The robots used in automotive companies perform the work of basting the frame: as soon as the body leaves the system, it is welded by other robots that complete the welding. Even the painting of the vehicles takes place by means of special automated arms.
The first robots, simpler and less capable of carrying out complex tasks, have gradually been replaced by increasingly advanced and anthropomorphic robots, able to move more freely, to perform the tasks for which they were designed with greater precision, to increase the speed of execution and carrying capacity.
Vision systems for robotics
Nowadays, robots used in the industrial field perform delicate tasks such as milling, grinding, drilling, laser cutting and body enamelling. The vision systems these modern robots are equipped with are particularly precise.
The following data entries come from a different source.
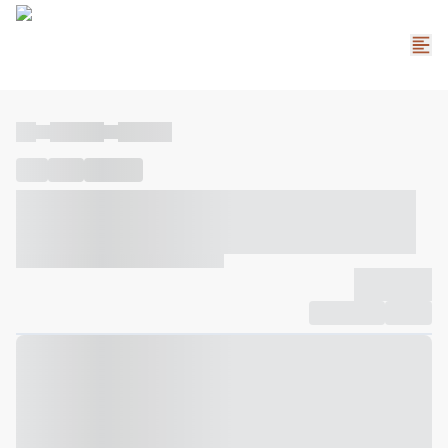
----
----- -----
----- -----
----
-----
---- ------
----- ----- -- ------ ---- ---- -- ----- ----- -----
--- ------
----- ----- -- ------ ----- ----- -- ------
-------------
Compartilhar
Favorito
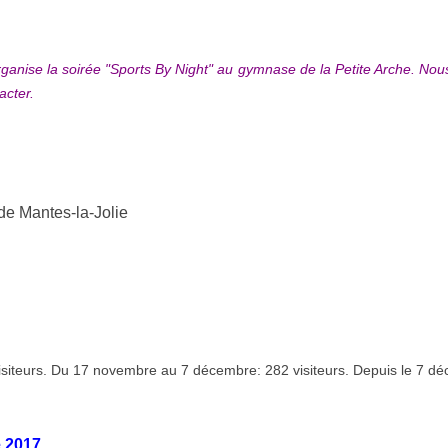
anise la soirée "Sports By Night" au gymnase de la Petite Arche. Nous p
acter.
 de Mantes-la-Jolie
iteurs. Du 17 novembre au 7 décembre: 282 visiteurs. Depuis le 7 dé
 2017.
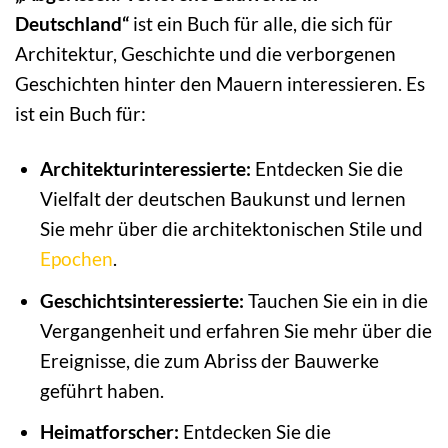
Deutschland“
ist ein Buch für alle, die sich für
Architektur, Geschichte und die verborgenen
Geschichten hinter den Mauern interessieren. Es
ist ein Buch für:
Architekturinteressierte:
Entdecken Sie die
Vielfalt der deutschen Baukunst und lernen
Sie mehr über die architektonischen Stile und
Epochen
.
Geschichtsinteressierte:
Tauchen Sie ein in die
Vergangenheit und erfahren Sie mehr über die
Ereignisse, die zum Abriss der Bauwerke
geführt haben.
Heimatforscher:
Entdecken Sie die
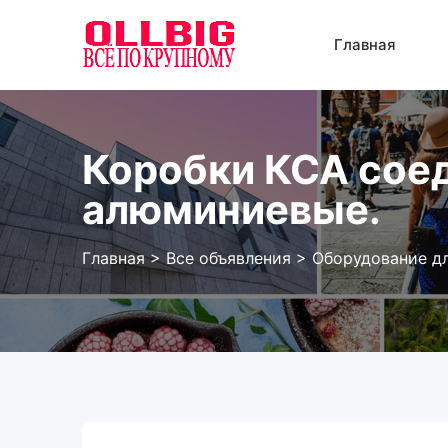
Перейти
к
Главная
содержанию
Коробки КСА со
алюминиевые.
Главная
>
Все объявления
>
Оборудование дл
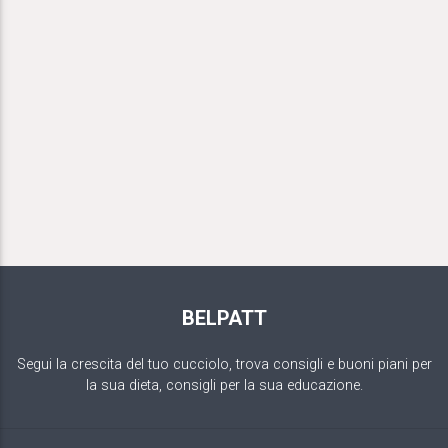
BELPATT
Segui la crescita del tuo cucciolo, trova consigli e buoni piani per
la sua dieta, consigli per la sua educazione.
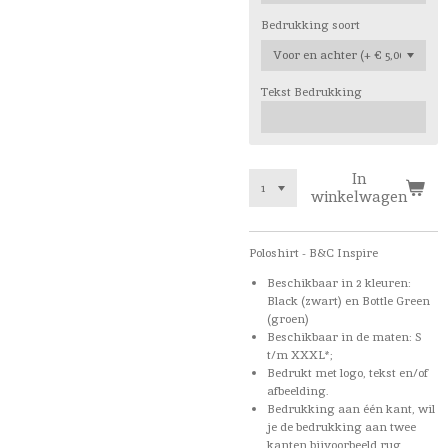
Bedrukking soort
Tekst Bedrukking
In
winkelwagen
Poloshirt - B&C Inspire​
Beschikbaar in 2 kleuren:
Black (zwart) en Bottle Green
(groen)
Beschikbaar in de maten: S
t/m XXXL*;
Bedrukt met logo, tekst en/of
afbeelding.
Bedrukking aan één kant, wil
je de bedrukking aan twee
kanten bijvoorbeeld rug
Currently, these anthropomorphic robots, in the automotive sector, are used for very high precision welding using laser systems, a technology that allows to reduce the time and space required and, at the same time, to increase the quality of modern body shops.
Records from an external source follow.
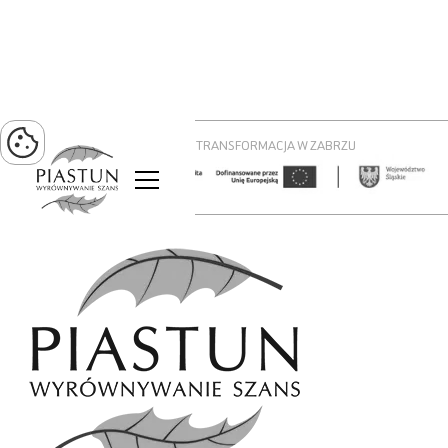
PROJEKT ZIELONA TRANSFORMACJA W ZABRZU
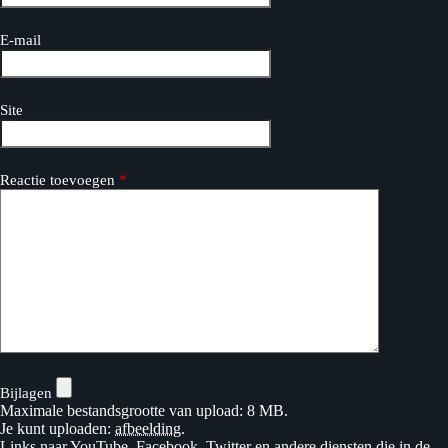
E-mail
Site
Reactie toevoegen
*
Bijlagen
Maximale bestandsgrootte van upload: 8 MB.
Je kunt uploaden:
afbeelding
.
Links naar YouTube, Facebook, Twitter en andere diensten die in de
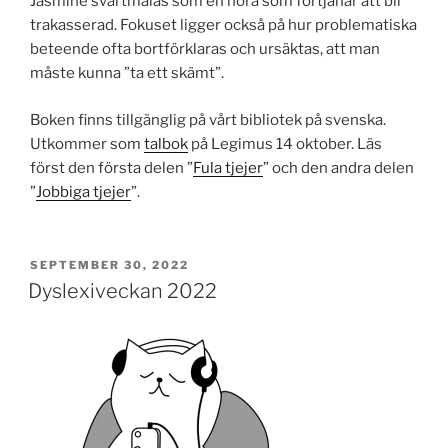
Jasmine svartmålas som en hora som förtjänar att bli
trakasserad. Fokuset ligger också på hur problematiska
beteende ofta bortförklaras och ursäktas, att man
måste kunna ”ta ett skämt”.
Boken finns tillgänglig på vårt bibliotek på svenska.
Utkommer som
talbok
på Legimus 14 oktober. Läs
först den första delen ”
Fula tjejer
” och den andra delen
”
Jobbiga tjejer
”.
PUBLICERAT
SEPTEMBER 30, 2022
Dyslexiveckan 2022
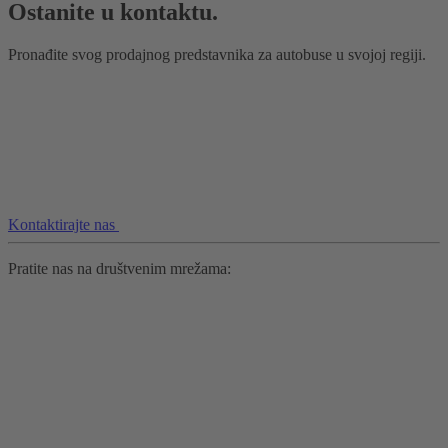
Ostanite u kontaktu.
Pronađite svog prodajnog predstavnika za autobuse u svojoj regiji.
Kontaktirajte nas
Pratite nas na društvenim mrežama:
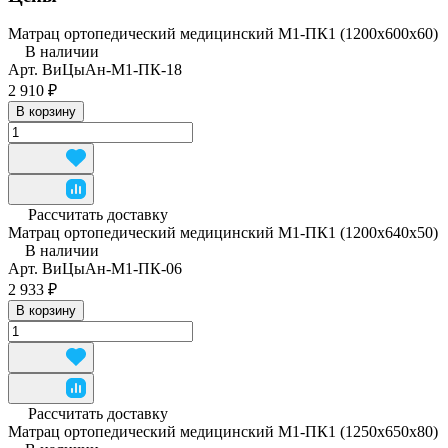
Матрац ортопедический медицинский М1-ПК1 (1200x600x60)
В наличии
Арт.
ВиЦыАн-М1-ПК-18
2 910 ₽
В корзину
Рассчитать доставку
Матрац ортопедический медицинский М1-ПК1 (1200x640x50)
В наличии
Арт.
ВиЦыАн-М1-ПК-06
2 933 ₽
В корзину
Рассчитать доставку
Матрац ортопедический медицинский М1-ПК1 (1250x650x80)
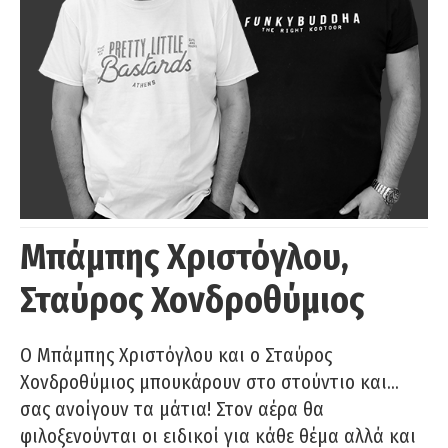
Μπάμπης Χριστόγλου,
Σταύρος Χονδροθύμιος
O Μπάμπης Χριστόγλου και ο Σταύρος
Χονδροθύμιος μπουκάρουν στο στούντιο και…
σας ανοίγουν τα μάτια! Στον αέρα θα
φιλοξενούνται οι ειδικοί για κάθε θέμα αλλά και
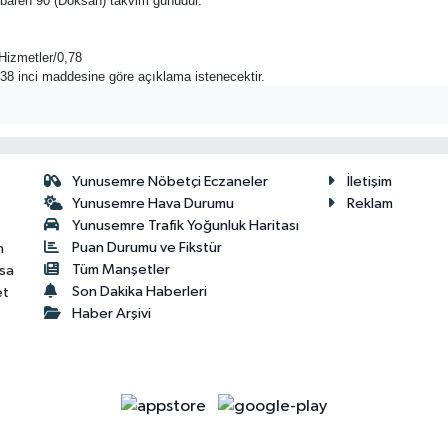
n itibaren 90 (Doksan) takvim günüdür.
Hizmetler/0,78
n 38 inci maddesine göre açıklama istenecektir.
Yunusemre Nöbetçi Eczaneler
İletişim
Yunusemre Hava Durumu
Reklam
Yunusemre Trafik Yoğunluk Haritası
Puan Durumu ve Fikstür
n
Tüm Manşetler
isa
Son Dakika Haberleri
et
Haber Arşivi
Industrial robots are used in many fields and especially in the most difficult work areas, in order to safeguard the integrity and health of workers.
In the near future and with the implementation of more accurate technologies, robotics will invade many fields that are currently only partially explored. Humanoid robotics is one of the research fields that fascinate scholars and scientists the most.
The main objective of this branch of robotics is to create special robots with human features, equipped with machine intelligence and capable of acting completely autonomously. Humanoid robots were designed to be used mainly at home, although there are some robots having educational , rescue, elderly-assistance and handyman purposes.
For some years now, two types of robots have been revolutionizing surgery. One of these is the "Da Vinci" robot, able, through its very thin remote-controlled arms, to perform minimally invasive operations on the lungs, heart, prostate and uterus. These machines represent an epochal achievement for the robotic surgery sector.
One of the most useful applications of robotics at home is home automation, capable of offering unsuspected technological solutions useful for improving the quality of life at home.
By connecting the numerous electronic devices at home to a central server, the home becomes much more comfortable: the thermostat chooses the temperature based on the external conditions; the lights, the gate and the shutters can be remotely controlled via a simple smartphone; the alarm systems are activated autonomously in the event of a gas leak or fire.
These will be the main home’s skills in the near future, a home that is always connected to the network, in which older appliances will be replaced by augmented reality.
Even in the military field, robotics is making great strides, in order to support human action. For some years, American soldiers have been able to benefit from particular exoskeletons and even some robotic animals capable of monitoring the area, warning the military about the presence of any dangers. But it is above all thanks to drones that robotics is changing the war sector: aircraft capable of flying at over 15,000 meters above sea level, used for machine and surveillance missions, but also for offensive purposes.
The evolution achieved by robotics in the industrial sector is truly remarkable and a factor such as remote connection is fundamental for the management and programming of robots, as well as for the modification of programs.
Some recently developed software allows you to connect to robots and remotely observe any data, as well as send it to simulation before even sending it to production.
One of the most important innovations of Industry 4.0 is linked to the possibility of collecting production and statistical data, in order to always have the possibility to modify production in real time and to minimize losses and downtime.
Finally, robotics will make it possible to achieve a real reduction in production costs.